■ To do
Scan the data below and pick out the lines containing the word "канализация".

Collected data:
- Opening Delimiter -
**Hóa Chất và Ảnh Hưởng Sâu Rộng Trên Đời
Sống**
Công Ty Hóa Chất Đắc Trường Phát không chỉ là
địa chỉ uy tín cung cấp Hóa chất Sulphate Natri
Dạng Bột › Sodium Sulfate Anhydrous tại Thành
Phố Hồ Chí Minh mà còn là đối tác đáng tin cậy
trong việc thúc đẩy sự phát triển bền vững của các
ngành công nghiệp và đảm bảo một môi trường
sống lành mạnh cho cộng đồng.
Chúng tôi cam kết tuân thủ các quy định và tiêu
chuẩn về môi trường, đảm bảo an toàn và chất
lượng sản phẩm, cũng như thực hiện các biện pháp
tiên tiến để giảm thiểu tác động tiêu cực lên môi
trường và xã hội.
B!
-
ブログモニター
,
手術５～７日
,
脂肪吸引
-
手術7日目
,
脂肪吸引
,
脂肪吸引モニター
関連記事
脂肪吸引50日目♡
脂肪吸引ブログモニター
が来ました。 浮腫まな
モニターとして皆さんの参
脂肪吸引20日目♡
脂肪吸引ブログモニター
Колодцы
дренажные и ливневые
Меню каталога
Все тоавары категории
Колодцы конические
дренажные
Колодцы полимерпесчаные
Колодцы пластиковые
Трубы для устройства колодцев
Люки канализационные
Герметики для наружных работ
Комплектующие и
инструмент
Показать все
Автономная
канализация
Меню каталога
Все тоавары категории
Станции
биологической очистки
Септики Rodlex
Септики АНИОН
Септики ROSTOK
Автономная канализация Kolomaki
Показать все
- Closing Delimiter -
■ Answer below
канализация
Автономная канализация Kolomaki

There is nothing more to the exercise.